The cost of a contested probate claim can vary hugely. Each case is unique and it’s not possible to accurately predict the total cost until your solicitor has completed a full investigation. Cases involving court proceedings can often result in fees exceeding £40,000. If your claim was to go all the way to trial, you may face legal fees of £80,000 or more. Thankfully, very few cases actually go all the way to a trial.
A good solicitor will thoroughly explain what to expect in terms of cost. This will incorporate their own fees (and how they bill for their time) as well as any additional expenses such as court fees or fees for expert witnesses.
In some situations, the judge might be able to order you to pay some of the legal costs of the other party. Again, your solicitor will explain what to expect in this respect, as this will likely be something you need to consider carefully.
Will you have to pay upfront?
The cost of a court case can be very daunting. However, if you have a strong case this shouldn’t put you off pursuing what you believe is right.
Most solicitors will not require you to pay the whole sum up front. If cost is a big concern for you, your solicitor will be able to work with you to find a solution.
This may involve:
Putting together a payment plan
Checking to see if you have Legal Expenses Insurance
Pointing you towards any case-specific loans that may be available for you
Exploring ‘no win no fee’ options
In some cases, the judge might order the other party to pay toward your legal fees if you win.
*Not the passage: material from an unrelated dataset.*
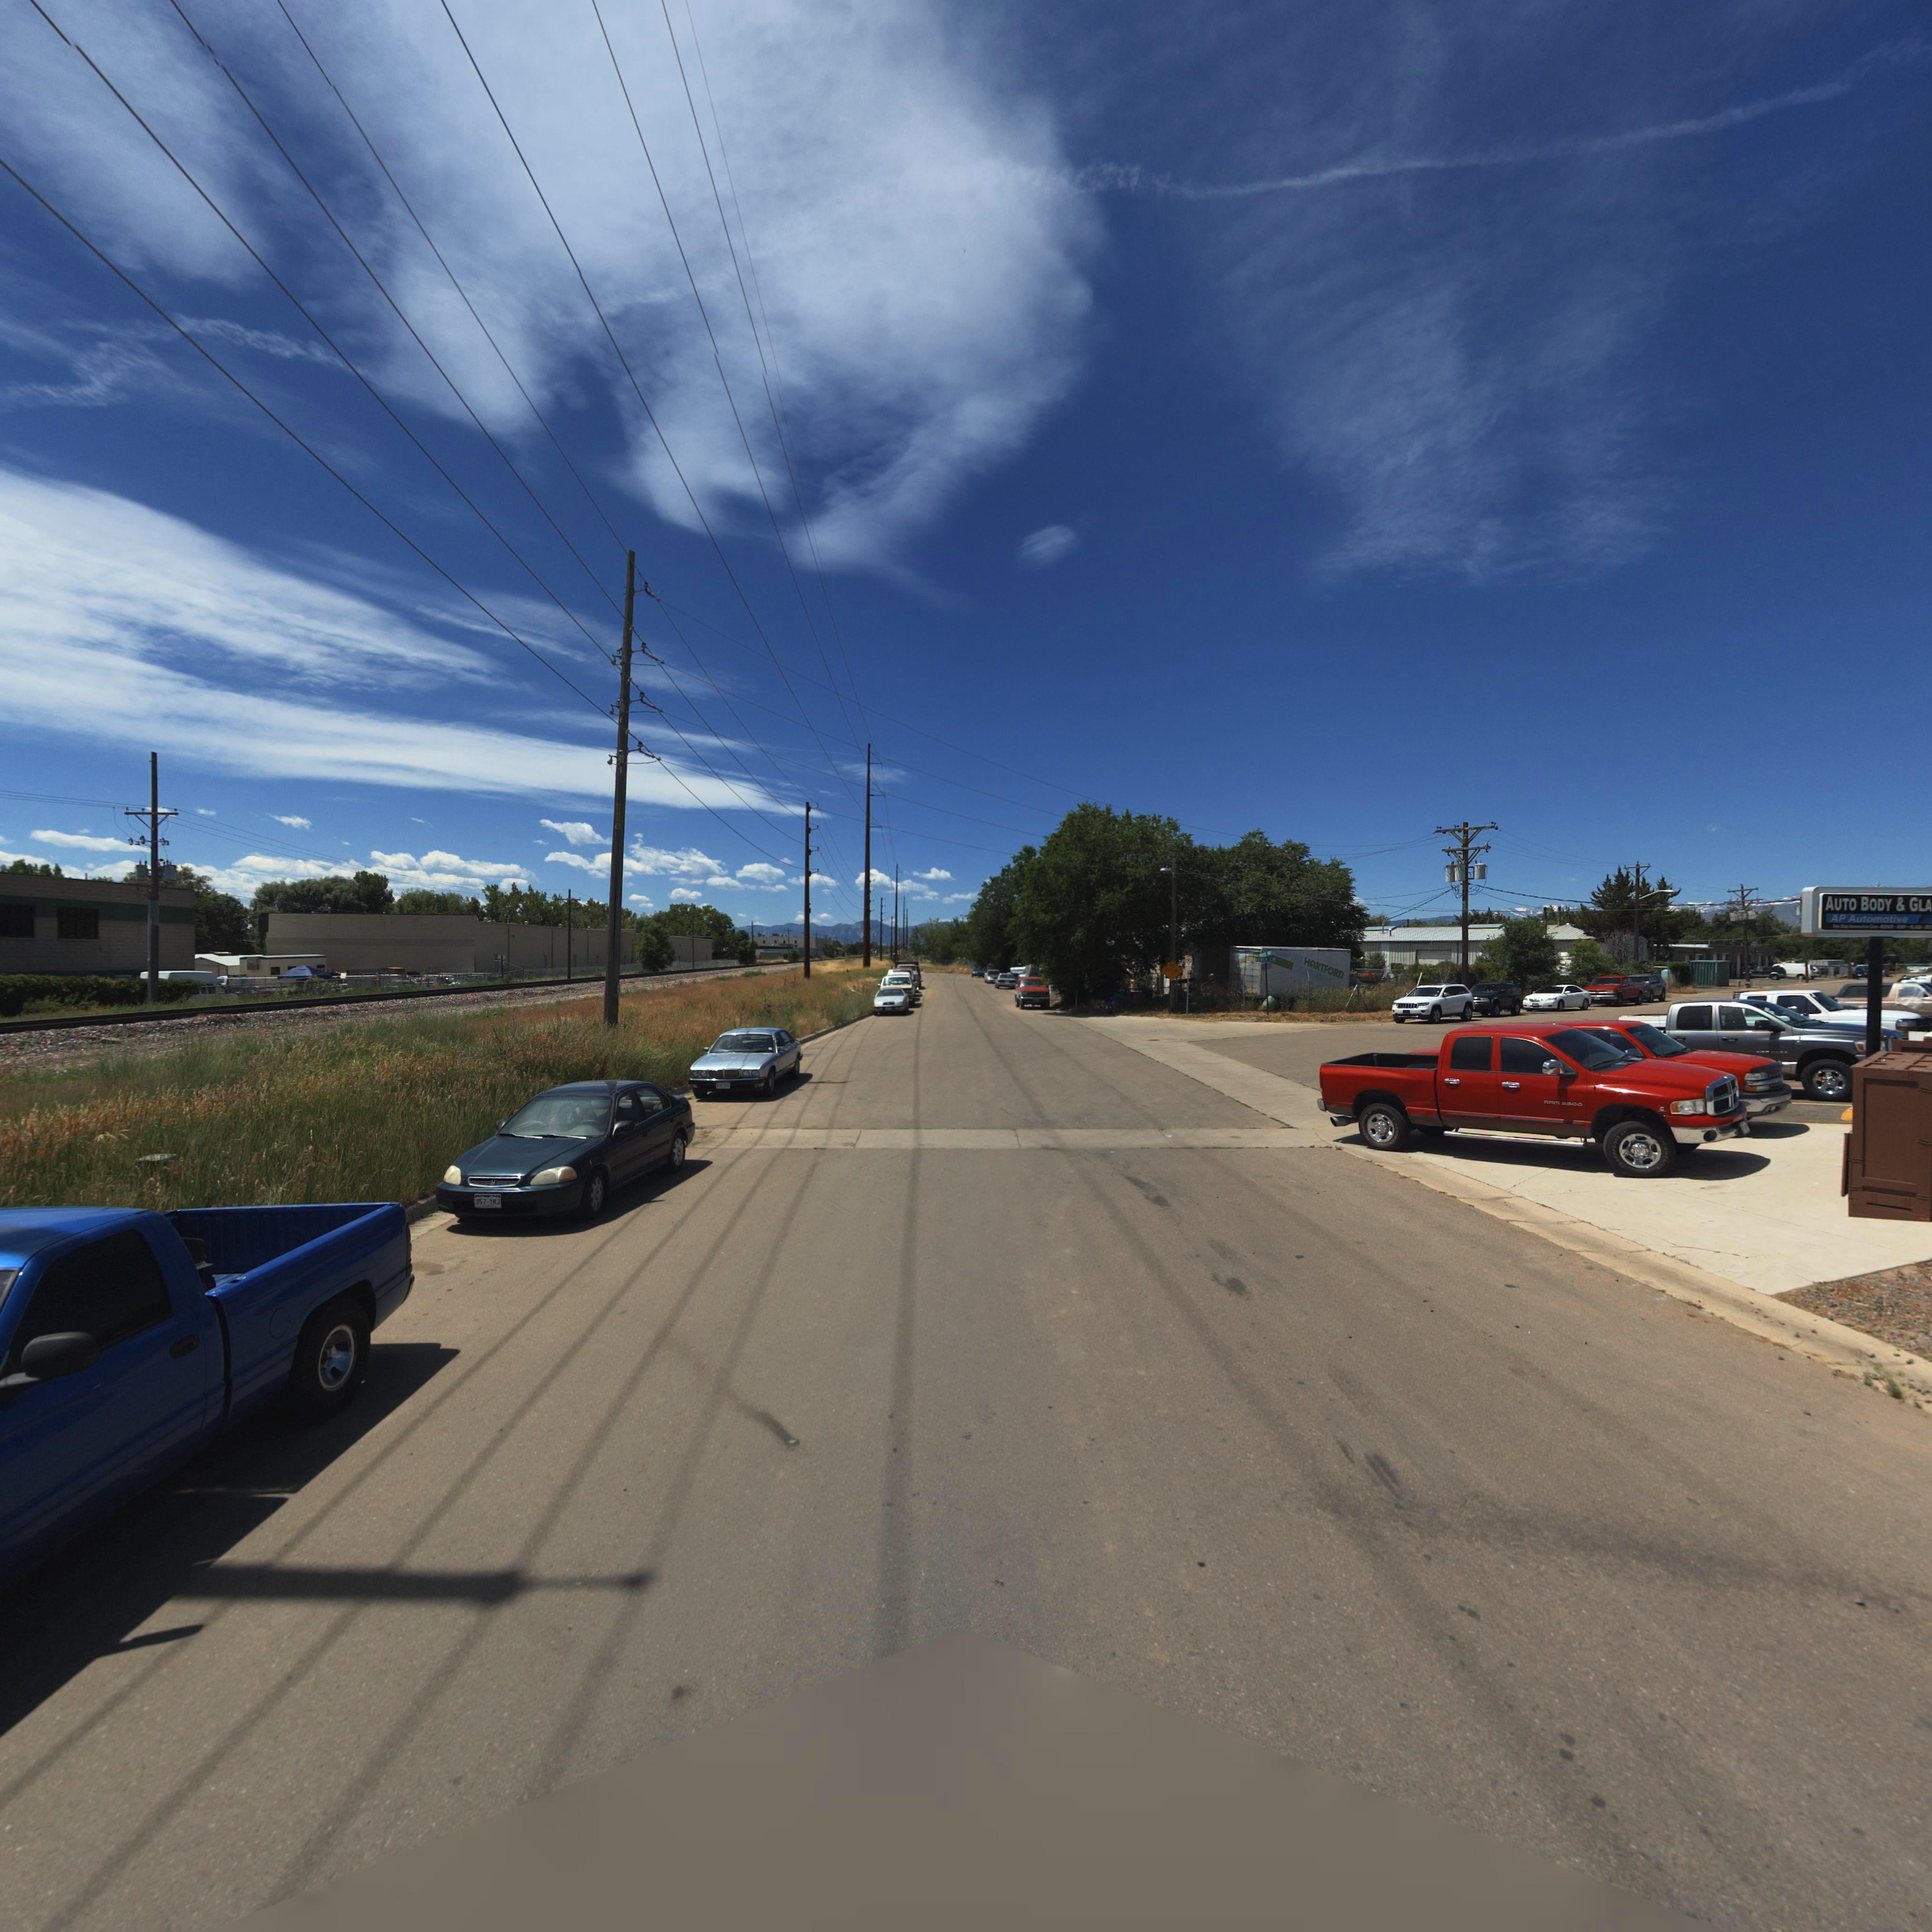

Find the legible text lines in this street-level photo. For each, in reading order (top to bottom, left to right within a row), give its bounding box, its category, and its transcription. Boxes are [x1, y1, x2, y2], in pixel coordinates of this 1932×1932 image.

[1829, 913, 1909, 923] BusinessName: AP Automotive
[1255, 957, 1275, 961] StreetName: *O*EN C**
Your solicitor will be able to explain the likelihood of this happening in your situation. Of course, you will still need to have a plan in place for how you will cover the legal costs if this doesn’t happen.
Is it just the monetary cost you need to consider?
The monetary cost of a court case is not the only thing you should consider; disputes can be very taxing in other ways.
If a settlement can’t be reached, it might take two years or more for the matter to come to court, so be prepared for a long wait. The process is likely to be very stressful at times, though choosing the right solicitor can make it less of an ordeal.
A court case can also put a strain on family relationships, especially if family members are on opposing sides of the case.
In order to decide whether a court case is the right choice for you, you will need to carefully consider all the factors.
Cost is a key issue, as are personal relationships and mental wellbeing. You will also need to consider what you might be able to recover and what you believe is the right course of action. Of course, just because you believe something is ‘morally’ right, that doesn’t mean the law will agree with you. Your solicitor will be able to advise you on this.
We would advise having a very thorough conversation with your solicitor in order to fully weigh up all these factors, as well as the likely balance of benefit and risk.
Please remember that your solicitor will need time to fully assess the facts and evidence of the situation before they are able to offer professional advice or undertake any work on the matter.